Though she does examine the life and death of Rachel Corrie, who was crushed by an Israeli bulldozer while protesting the demolition of a Palestinian home, most of the activists are alive and working hard day-to-day within the United States. She interviews filmmaker Emily Abt, a filmmaker who has done documentaries on sexual violence and HIV/AIDS along with actress Rosario Dawson who use art to convey their messages. Not only these people, but environmental justice advocates and advocates for female veterans whose main arena is what often seems like the brick wall of policy. Each of these people, as well as the teachers, philanthropists and social workers that rounded the work, spoke to me in a different way. All are people whom I could see myself having lively conversations with and whose actual work I could support.
I read it on the ground and in the air between Santa Barbara, Los Angeles and Sacramento before at last being conveyed by my good friend and Maid of Honor to the DoubleTree for a week-long conference for my new job as a Community Education Coordinator for our local rape crisis center. The trip, as well as the purpose, reminded me a lot of being in college again. The flight as well as the hotel stay reminds me of attending the Urbana conference in Saint Louis, Missouri when my Christian faith was fervent and stoked with the fuel of other young men and women who believed our faith could change the world.
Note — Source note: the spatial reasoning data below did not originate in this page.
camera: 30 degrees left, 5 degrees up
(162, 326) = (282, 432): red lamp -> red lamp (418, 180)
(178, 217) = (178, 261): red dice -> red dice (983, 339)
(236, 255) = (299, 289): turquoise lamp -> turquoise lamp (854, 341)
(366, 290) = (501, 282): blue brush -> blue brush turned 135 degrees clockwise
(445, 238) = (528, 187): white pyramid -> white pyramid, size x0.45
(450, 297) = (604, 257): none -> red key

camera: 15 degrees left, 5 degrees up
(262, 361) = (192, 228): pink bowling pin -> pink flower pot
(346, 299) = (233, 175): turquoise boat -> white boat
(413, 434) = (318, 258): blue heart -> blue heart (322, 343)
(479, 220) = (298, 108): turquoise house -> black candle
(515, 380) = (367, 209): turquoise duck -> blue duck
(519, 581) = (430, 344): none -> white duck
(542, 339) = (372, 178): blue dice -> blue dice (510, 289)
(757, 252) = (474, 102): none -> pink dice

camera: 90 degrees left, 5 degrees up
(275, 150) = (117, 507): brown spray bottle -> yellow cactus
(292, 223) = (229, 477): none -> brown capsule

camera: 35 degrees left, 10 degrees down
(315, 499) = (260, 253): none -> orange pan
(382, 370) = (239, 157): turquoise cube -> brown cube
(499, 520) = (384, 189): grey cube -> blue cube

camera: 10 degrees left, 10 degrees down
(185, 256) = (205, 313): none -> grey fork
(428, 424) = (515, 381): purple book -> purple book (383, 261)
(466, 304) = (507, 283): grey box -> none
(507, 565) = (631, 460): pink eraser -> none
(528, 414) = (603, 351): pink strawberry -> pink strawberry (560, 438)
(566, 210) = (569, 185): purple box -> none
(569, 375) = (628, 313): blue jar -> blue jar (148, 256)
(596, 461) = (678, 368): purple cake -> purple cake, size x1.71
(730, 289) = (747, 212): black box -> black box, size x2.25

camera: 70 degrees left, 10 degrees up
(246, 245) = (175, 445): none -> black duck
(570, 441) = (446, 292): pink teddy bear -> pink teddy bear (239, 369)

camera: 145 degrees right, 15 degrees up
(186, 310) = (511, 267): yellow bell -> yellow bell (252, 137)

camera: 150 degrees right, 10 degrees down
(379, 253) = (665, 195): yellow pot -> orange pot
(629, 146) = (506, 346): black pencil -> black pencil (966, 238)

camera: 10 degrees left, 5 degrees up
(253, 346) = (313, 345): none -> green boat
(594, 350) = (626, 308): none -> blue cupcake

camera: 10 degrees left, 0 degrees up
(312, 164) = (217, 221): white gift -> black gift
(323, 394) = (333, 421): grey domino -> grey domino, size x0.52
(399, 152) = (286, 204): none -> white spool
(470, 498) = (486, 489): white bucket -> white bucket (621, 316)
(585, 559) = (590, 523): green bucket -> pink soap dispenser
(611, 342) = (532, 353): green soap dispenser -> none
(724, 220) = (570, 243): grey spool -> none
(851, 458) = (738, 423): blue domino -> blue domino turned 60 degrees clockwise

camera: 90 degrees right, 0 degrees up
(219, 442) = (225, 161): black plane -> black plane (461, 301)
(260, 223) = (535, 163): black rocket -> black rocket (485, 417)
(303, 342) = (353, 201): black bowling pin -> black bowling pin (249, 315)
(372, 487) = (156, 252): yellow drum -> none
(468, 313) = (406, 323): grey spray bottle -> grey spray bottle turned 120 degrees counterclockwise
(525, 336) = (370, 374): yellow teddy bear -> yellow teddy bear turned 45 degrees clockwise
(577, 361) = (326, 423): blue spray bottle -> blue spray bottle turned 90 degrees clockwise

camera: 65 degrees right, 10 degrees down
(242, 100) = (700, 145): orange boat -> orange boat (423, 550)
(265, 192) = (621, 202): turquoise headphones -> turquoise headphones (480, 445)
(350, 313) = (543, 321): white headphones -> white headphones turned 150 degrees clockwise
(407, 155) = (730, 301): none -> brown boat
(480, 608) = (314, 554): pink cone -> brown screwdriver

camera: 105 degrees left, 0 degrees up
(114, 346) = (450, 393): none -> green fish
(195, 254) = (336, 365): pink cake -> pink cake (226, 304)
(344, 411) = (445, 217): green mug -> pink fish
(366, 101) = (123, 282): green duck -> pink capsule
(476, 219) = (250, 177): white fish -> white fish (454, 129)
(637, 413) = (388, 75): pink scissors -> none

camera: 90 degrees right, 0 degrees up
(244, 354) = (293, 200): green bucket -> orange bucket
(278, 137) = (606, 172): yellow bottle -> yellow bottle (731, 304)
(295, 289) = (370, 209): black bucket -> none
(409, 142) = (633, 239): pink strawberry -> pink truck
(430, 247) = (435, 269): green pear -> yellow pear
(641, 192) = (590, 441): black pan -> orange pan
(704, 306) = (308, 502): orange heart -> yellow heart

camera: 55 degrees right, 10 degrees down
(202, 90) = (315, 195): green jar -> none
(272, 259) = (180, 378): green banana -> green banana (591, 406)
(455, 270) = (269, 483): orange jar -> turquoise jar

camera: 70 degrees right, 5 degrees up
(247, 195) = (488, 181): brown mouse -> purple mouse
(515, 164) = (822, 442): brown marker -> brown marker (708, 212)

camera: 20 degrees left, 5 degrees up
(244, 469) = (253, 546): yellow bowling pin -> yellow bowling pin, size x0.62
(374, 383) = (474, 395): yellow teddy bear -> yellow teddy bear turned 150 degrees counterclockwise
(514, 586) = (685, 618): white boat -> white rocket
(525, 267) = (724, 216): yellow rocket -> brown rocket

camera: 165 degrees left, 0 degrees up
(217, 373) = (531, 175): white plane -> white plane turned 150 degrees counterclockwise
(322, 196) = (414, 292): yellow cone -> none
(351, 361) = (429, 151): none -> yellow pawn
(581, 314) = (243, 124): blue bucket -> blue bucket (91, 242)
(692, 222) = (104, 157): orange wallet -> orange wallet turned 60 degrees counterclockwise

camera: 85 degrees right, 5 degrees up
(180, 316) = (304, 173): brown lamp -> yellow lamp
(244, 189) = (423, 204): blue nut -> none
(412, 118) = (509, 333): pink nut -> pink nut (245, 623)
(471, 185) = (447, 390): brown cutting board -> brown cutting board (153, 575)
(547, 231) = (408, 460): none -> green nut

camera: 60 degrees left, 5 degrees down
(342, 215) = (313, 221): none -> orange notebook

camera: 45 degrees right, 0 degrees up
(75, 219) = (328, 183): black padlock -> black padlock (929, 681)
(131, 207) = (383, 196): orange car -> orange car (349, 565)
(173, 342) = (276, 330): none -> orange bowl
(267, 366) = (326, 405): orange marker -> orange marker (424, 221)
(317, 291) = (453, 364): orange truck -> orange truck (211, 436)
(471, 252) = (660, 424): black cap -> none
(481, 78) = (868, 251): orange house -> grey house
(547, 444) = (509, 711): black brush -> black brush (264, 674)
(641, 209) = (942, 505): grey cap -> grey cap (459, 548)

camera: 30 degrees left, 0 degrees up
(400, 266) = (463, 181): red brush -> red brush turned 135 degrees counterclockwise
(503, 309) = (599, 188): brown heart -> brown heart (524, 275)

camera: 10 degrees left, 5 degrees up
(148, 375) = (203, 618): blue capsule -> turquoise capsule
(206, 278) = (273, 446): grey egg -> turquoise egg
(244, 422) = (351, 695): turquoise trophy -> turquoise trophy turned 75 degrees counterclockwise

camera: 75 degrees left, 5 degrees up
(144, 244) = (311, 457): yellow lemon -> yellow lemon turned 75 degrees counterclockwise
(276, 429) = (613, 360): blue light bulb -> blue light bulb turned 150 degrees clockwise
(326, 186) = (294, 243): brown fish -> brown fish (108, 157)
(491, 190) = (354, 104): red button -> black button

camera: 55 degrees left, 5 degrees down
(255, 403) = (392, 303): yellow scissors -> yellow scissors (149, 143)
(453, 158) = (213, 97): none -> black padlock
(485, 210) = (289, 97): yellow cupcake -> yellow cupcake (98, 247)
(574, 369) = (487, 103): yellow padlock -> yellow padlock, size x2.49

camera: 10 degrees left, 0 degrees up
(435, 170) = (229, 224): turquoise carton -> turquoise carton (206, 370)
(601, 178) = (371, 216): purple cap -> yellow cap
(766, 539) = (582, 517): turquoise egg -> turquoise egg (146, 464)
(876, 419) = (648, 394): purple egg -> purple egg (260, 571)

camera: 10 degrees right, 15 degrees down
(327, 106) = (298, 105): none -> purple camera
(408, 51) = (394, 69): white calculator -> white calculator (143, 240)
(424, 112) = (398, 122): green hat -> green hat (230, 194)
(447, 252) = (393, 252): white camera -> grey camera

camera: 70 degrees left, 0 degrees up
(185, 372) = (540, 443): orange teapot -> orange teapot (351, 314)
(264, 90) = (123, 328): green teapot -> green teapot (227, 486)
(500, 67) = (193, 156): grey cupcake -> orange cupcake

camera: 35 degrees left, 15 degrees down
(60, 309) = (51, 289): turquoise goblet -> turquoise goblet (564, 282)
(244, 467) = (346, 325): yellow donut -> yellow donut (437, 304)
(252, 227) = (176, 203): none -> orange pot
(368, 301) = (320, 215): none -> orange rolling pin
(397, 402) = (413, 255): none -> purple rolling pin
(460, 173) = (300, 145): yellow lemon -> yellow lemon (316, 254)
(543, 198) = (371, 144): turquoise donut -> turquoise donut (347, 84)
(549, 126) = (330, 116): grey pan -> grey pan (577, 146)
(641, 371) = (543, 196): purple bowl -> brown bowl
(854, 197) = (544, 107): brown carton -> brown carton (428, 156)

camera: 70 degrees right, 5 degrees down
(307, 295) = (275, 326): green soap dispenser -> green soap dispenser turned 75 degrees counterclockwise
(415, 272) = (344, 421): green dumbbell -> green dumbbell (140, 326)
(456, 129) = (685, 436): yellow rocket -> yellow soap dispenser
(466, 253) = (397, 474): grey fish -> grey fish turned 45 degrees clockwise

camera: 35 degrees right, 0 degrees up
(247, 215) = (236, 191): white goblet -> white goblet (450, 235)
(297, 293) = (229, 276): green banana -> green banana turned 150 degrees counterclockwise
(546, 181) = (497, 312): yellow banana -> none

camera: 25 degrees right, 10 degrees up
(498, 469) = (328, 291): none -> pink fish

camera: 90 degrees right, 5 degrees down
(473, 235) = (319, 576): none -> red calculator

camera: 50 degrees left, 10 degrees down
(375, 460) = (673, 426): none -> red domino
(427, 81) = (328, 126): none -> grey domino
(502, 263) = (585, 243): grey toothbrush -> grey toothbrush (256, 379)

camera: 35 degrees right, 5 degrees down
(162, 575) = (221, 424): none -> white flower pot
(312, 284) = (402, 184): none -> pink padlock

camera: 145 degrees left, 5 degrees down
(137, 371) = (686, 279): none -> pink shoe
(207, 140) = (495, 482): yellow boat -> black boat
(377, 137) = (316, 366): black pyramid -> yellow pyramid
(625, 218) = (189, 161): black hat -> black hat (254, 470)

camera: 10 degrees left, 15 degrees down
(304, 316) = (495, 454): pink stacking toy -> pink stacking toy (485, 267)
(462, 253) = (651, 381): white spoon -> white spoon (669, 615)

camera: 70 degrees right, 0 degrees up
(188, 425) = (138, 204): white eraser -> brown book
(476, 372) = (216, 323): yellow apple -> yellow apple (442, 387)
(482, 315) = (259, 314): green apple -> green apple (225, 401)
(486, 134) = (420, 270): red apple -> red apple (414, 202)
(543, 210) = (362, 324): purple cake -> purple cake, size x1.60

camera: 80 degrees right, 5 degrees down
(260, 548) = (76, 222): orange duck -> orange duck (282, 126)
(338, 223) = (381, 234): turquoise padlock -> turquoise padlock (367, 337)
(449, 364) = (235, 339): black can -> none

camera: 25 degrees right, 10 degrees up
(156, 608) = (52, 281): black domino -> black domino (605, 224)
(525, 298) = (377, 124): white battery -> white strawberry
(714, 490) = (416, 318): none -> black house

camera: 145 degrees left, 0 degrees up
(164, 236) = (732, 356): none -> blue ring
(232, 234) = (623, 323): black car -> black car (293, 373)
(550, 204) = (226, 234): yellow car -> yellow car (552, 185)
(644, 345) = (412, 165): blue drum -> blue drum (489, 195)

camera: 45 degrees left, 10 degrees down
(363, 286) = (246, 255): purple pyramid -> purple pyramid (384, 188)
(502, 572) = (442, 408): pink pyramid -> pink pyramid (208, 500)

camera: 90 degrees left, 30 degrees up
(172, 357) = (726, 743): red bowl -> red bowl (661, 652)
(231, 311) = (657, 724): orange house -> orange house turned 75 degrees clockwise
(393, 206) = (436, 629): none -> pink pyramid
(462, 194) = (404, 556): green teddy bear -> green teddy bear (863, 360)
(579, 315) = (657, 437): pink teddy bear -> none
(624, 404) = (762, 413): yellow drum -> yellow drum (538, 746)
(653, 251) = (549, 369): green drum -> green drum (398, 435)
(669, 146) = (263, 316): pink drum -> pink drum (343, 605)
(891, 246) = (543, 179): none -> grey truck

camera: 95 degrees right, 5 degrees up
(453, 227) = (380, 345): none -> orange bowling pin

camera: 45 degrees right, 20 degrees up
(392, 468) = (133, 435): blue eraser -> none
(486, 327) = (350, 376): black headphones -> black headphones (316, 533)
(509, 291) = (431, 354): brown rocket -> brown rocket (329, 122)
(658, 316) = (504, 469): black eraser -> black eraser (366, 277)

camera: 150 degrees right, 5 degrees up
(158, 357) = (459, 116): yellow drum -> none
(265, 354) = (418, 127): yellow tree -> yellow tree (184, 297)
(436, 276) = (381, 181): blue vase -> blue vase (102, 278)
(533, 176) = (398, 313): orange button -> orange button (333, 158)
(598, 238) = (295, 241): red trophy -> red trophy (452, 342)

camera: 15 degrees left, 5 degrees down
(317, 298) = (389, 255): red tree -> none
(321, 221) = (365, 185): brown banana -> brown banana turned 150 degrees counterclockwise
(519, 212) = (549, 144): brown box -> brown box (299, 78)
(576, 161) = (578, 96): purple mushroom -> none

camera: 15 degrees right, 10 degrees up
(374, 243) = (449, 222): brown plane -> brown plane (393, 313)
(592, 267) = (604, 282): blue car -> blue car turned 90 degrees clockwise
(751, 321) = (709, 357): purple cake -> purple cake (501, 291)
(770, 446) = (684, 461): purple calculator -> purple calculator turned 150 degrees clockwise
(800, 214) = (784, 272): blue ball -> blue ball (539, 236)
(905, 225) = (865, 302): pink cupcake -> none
Though now my issue is more focused on the temporal, more specified on ending specific acts of violence, though I’m alone in my hotel room instead of bunking with three other girls, it feels like I am relying on faith all over again.
Maybe we can–not save the world–but change the world. Two days into this conference, which offers options on using social movements to end power-based personal violence, I am starting to dare to believe that there might actually be something significant I can do. If, after implementing these things, I can see even small-scale results, I’ll know that it was worth my time.